Reliable approach to track new text in a text file


I'm trying to make a program to track changes in a list of text files (only appending type of changes). Working with FileStream class I encounter ArgumentException telling "offset and length were out of bounds for the array or count is greater than the number of elements from index to the end of source collection". Also, I was surprised to see that I can not use long to mark an offset - how do I read giant files then? PS: There won't be giant amounts of new text for sure.

public partial class mainForm : Form
{
    FileSummary initialSnap;
    public mainForm()
    {
        InitializeComponent();
    }

    private void button1_Click(object sender, EventArgs e)
    {
        if (openFileDialog1.ShowDialog() == DialogResult.OK)
        {
            filePath_textBox.Text = openFileDialog1.FileName;
        }
    }

    private void checkButton_Click(object sender, EventArgs e)
    {
        if (initialSnap == null)
        {
            initialSnap = new FileSummary(filePath_textBox.Text);
            return;
        }

        FileSummary newSnap = new FileSummary(initialSnap.FullName);
        var dateBefore = initialSnap.LastWriteTime;
        var dateAfter = newSnap.LastWriteTime;
        if (dateBefore == dateAfter) return;

        var deltaLength = newSnap.Length - initialSnap.Length;
        var prevLength = (int)initialSnap.Length;
        using (FileStream fstream = File.OpenRead(initialSnap.FullName))
        {
            byte[] array = new byte[deltaLength];
            fstream.Read(array, prevLength, array.Length);
            string addedText = System.Text.Encoding.Default.GetString(array);
        }
    }
}

internal class FileSummary
{
    public FileSummary(string fileFullPath)
    {
        FullName = fileFullPath;
        FileInfo fi = new FileInfo(fileFullPath);
        LastWriteTime = fi.LastWriteTime;
        Length = fi.Length;
    }

    public string FullName { get; internal set; }
    public DateTime LastWriteTime { get; internal set; }
    public long Length { get; private set; }
}

Solution

  • The call to the fstream.Read() is not correct in your code. The Read method 2nd argument is the offset at which the target byte array where the file contents will be placed, it is not the starting offset point in the file as you misunderstood.

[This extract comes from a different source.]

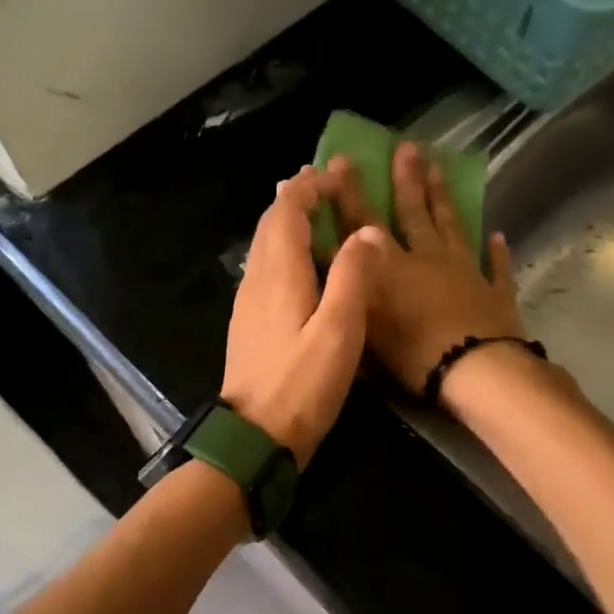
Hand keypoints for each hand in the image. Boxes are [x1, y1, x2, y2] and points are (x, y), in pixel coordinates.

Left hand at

    This line caused the error,

     fstream.Read(array, prevLength, array.Length);
    

    It must be changed to ,

     fstream.Seek(prevLength , SeekOrigin.Begin);
     fstream.Read(array, 0, array.Length);
    

    So, if you needed to get only the portion that was newly written to the file, you need to first seek to that previous end position and read the delta file content, and then fill in your byte array. Refer the Read() documentation. And that is why, the Read() method took an int as offset instead of a long, because the offset was for the array buffer, not for the file.